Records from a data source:
◆ ◆ ◆ ◆ ◆

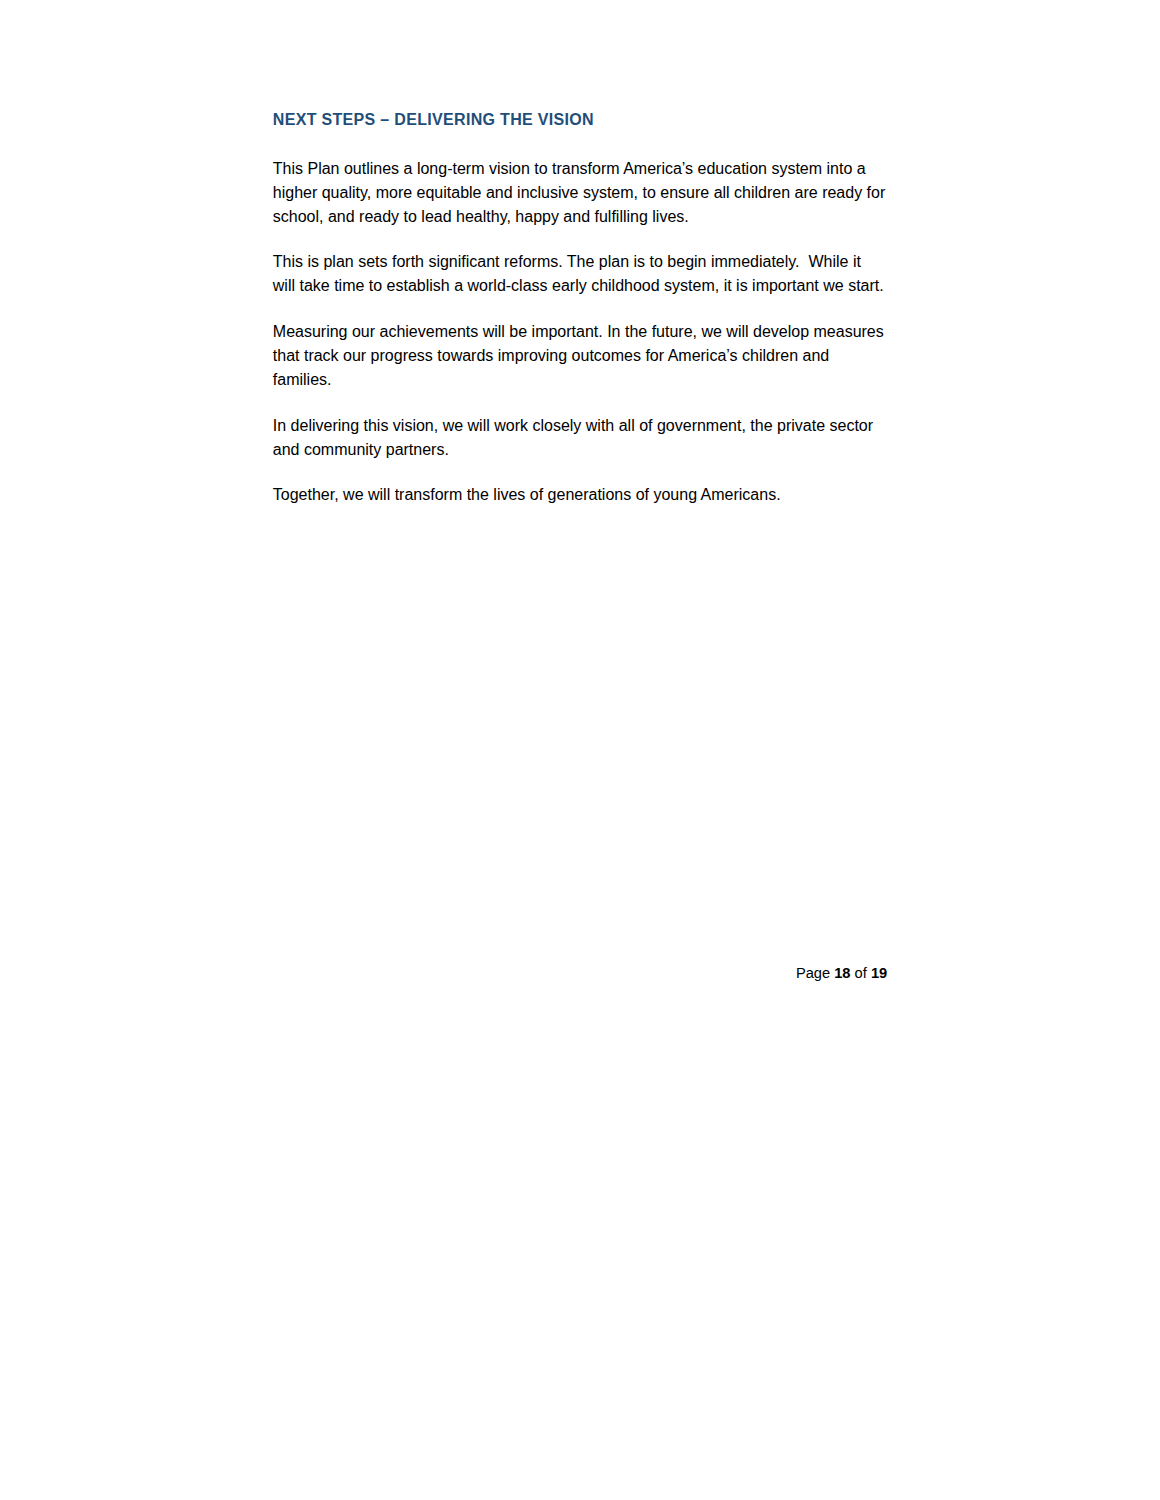NEXT STEPS – DELIVERING THE VISION
This Plan outlines a long-term vision to transform America’s education system into a higher quality, more equitable and inclusive system, to ensure all children are ready for school, and ready to lead healthy, happy and fulfilling lives.
This is plan sets forth significant reforms. The plan is to begin immediately. While it will take time to establish a world-class early childhood system, it is important we start.
Measuring our achievements will be important. In the future, we will develop measures that track our progress towards improving outcomes for America’s children and families.
In delivering this vision, we will work closely with all of government, the private sector and community partners.
Together, we will transform the lives of generations of young Americans.
Page 18 of 19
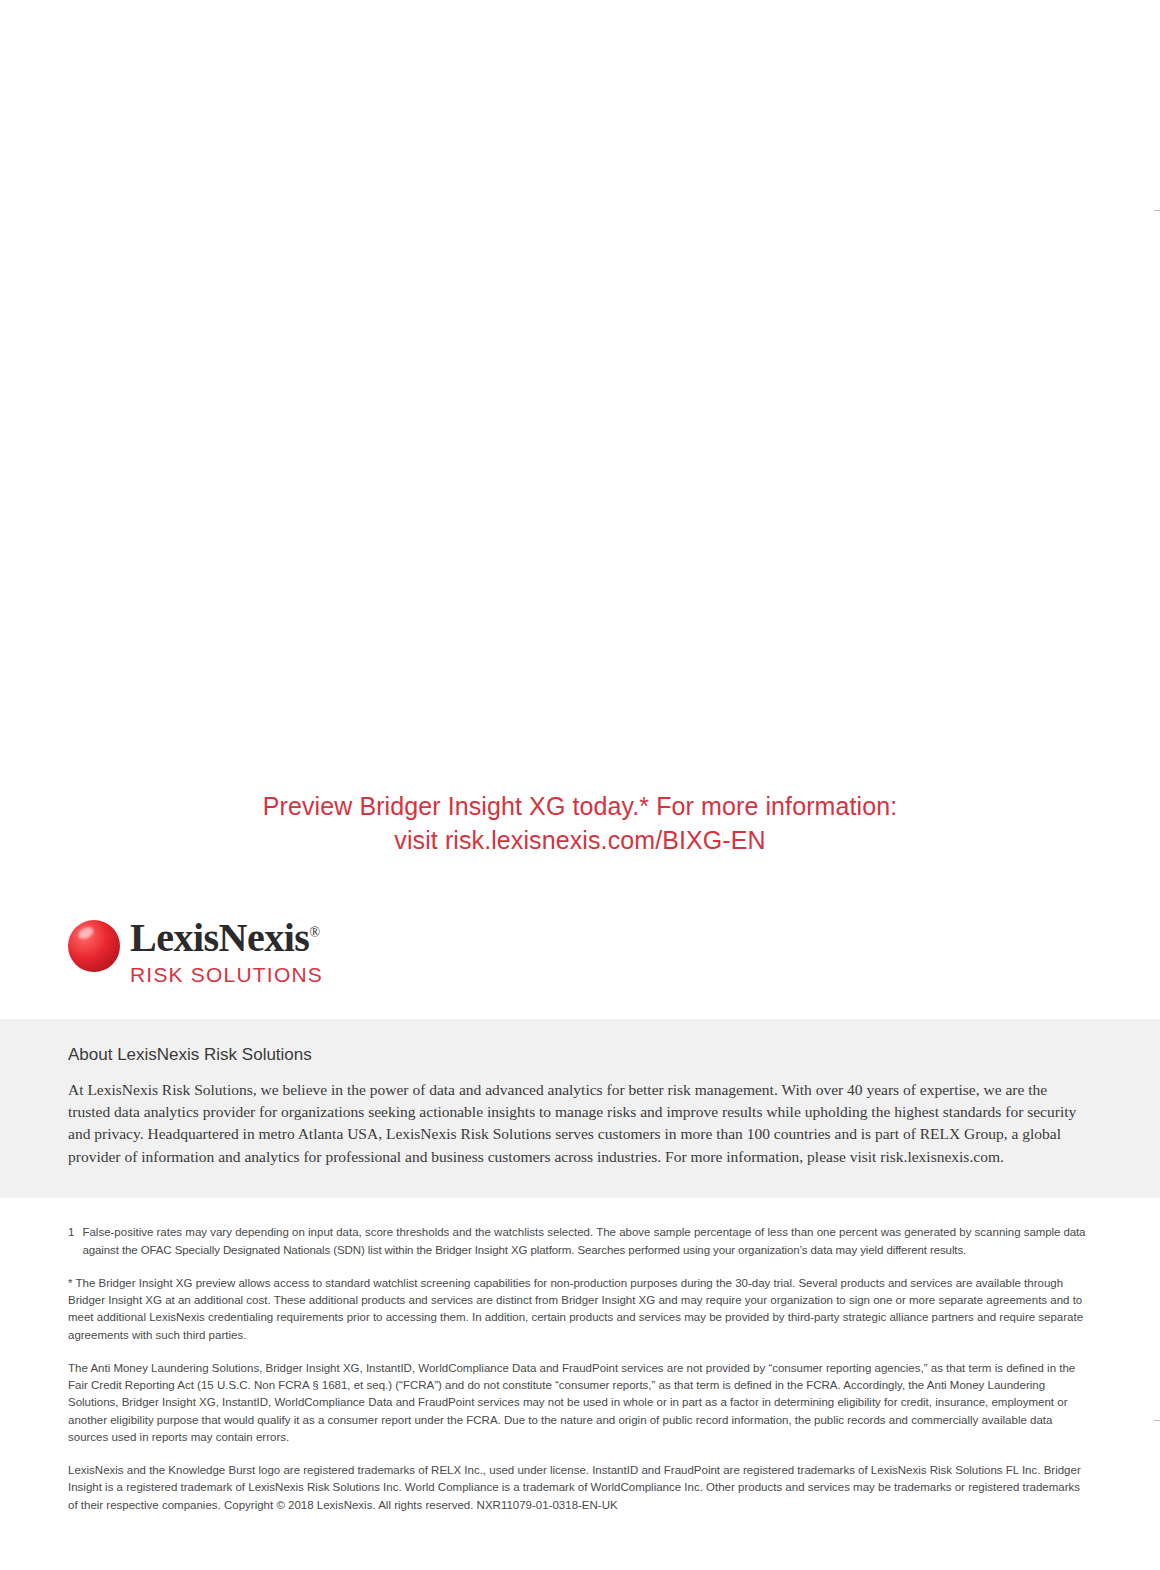Preview Bridger Insight XG today.* For more information: visit risk.lexisnexis.com/BIXG-EN
LexisNexis®
RISK SOLUTIONS
About LexisNexis Risk Solutions
At LexisNexis Risk Solutions, we believe in the power of data and advanced analytics for better risk management. With over 40 years of expertise, we are the trusted data analytics provider for organizations seeking actionable insights to manage risks and improve results while upholding the highest standards for security and privacy. Headquartered in metro Atlanta USA, LexisNexis Risk Solutions serves customers in more than 100 countries and is part of RELX Group, a global provider of information and analytics for professional and business customers across industries. For more information, please visit risk.lexisnexis.com.
1 False-positive rates may vary depending on input data, score thresholds and the watchlists selected. The above sample percentage of less than one percent was generated by scanning sample data against the OFAC Specially Designated Nationals (SDN) list within the Bridger Insight XG platform. Searches performed using your organization’s data may yield different results.
* The Bridger Insight XG preview allows access to standard watchlist screening capabilities for non-production purposes during the 30-day trial. Several products and services are available through Bridger Insight XG at an additional cost. These additional products and services are distinct from Bridger Insight XG and may require your organization to sign one or more separate agreements and to meet additional LexisNexis credentialing requirements prior to accessing them. In addition, certain products and services may be provided by third-party strategic alliance partners and require separate agreements with such third parties.
The Anti Money Laundering Solutions, Bridger Insight XG, InstantID, WorldCompliance Data and FraudPoint services are not provided by “consumer reporting agencies,” as that term is defined in the Fair Credit Reporting Act (15 U.S.C. Non FCRA § 1681, et seq.) (“FCRA”) and do not constitute “consumer reports,” as that term is defined in the FCRA. Accordingly, the Anti Money Laundering Solutions, Bridger Insight XG, InstantID, WorldCompliance Data and FraudPoint services may not be used in whole or in part as a factor in determining eligibility for credit, insurance, employment or another eligibility purpose that would qualify it as a consumer report under the FCRA. Due to the nature and origin of public record information, the public records and commercially available data sources used in reports may contain errors.
LexisNexis and the Knowledge Burst logo are registered trademarks of RELX Inc., used under license. InstantID and FraudPoint are registered trademarks of LexisNexis Risk Solutions FL Inc. Bridger Insight is a registered trademark of LexisNexis Risk Solutions Inc. World Compliance is a trademark of WorldCompliance Inc. Other products and services may be trademarks or registered trademarks of their respective companies. Copyright © 2018 LexisNexis. All rights reserved. NXR11079-01-0318-EN-UK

◆ ◆ ◆ ◆ ◆

Exercise: The records above must be printed exactly, but the pictures they hold should be omitted.

The answer:
NEXT STEPS – DELIVERING THE VISION
This Plan outlines a long-term vision to transform America’s education system into a higher quality, more equitable and inclusive system, to ensure all children are ready for school, and ready to lead healthy, happy and fulfilling lives.
This is plan sets forth significant reforms. The plan is to begin immediately. While it will take time to establish a world-class early childhood system, it is important we start.
Measuring our achievements will be important. In the future, we will develop measures that track our progress towards improving outcomes for America’s children and families.
In delivering this vision, we will work closely with all of government, the private sector and community partners.
Together, we will transform the lives of generations of young Americans.
Page 18 of 19
Preview Bridger Insight XG today.* For more information: visit risk.lexisnexis.com/BIXG-EN
LexisNexis®
RISK SOLUTIONS
About LexisNexis Risk Solutions
At LexisNexis Risk Solutions, we believe in the power of data and advanced analytics for better risk management. With over 40 years of expertise, we are the trusted data analytics provider for organizations seeking actionable insights to manage risks and improve results while upholding the highest standards for security and privacy. Headquartered in metro Atlanta USA, LexisNexis Risk Solutions serves customers in more than 100 countries and is part of RELX Group, a global provider of information and analytics for professional and business customers across industries. For more information, please visit risk.lexisnexis.com.
1 False-positive rates may vary depending on input data, score thresholds and the watchlists selected. The above sample percentage of less than one percent was generated by scanning sample data against the OFAC Specially Designated Nationals (SDN) list within the Bridger Insight XG platform. Searches performed using your organization’s data may yield different results.
* The Bridger Insight XG preview allows access to standard watchlist screening capabilities for non-production purposes during the 30-day trial. Several products and services are available through Bridger Insight XG at an additional cost. These additional products and services are distinct from Bridger Insight XG and may require your organization to sign one or more separate agreements and to meet additional LexisNexis credentialing requirements prior to accessing them. In addition, certain products and services may be provided by third-party strategic alliance partners and require separate agreements with such third parties.
The Anti Money Laundering Solutions, Bridger Insight XG, InstantID, WorldCompliance Data and FraudPoint services are not provided by “consumer reporting agencies,” as that term is defined in the Fair Credit Reporting Act (15 U.S.C. Non FCRA § 1681, et seq.) (“FCRA”) and do not constitute “consumer reports,” as that term is defined in the FCRA. Accordingly, the Anti Money Laundering Solutions, Bridger Insight XG, InstantID, WorldCompliance Data and FraudPoint services may not be used in whole or in part as a factor in determining eligibility for credit, insurance, employment or another eligibility purpose that would qualify it as a consumer report under the FCRA. Due to the nature and origin of public record information, the public records and commercially available data sources used in reports may contain errors.
LexisNexis and the Knowledge Burst logo are registered trademarks of RELX Inc., used under license. InstantID and FraudPoint are registered trademarks of LexisNexis Risk Solutions FL Inc. Bridger Insight is a registered trademark of LexisNexis Risk Solutions Inc. World Compliance is a trademark of WorldCompliance Inc. Other products and services may be trademarks or registered trademarks of their respective companies. Copyright © 2018 LexisNexis. All rights reserved. NXR11079-01-0318-EN-UK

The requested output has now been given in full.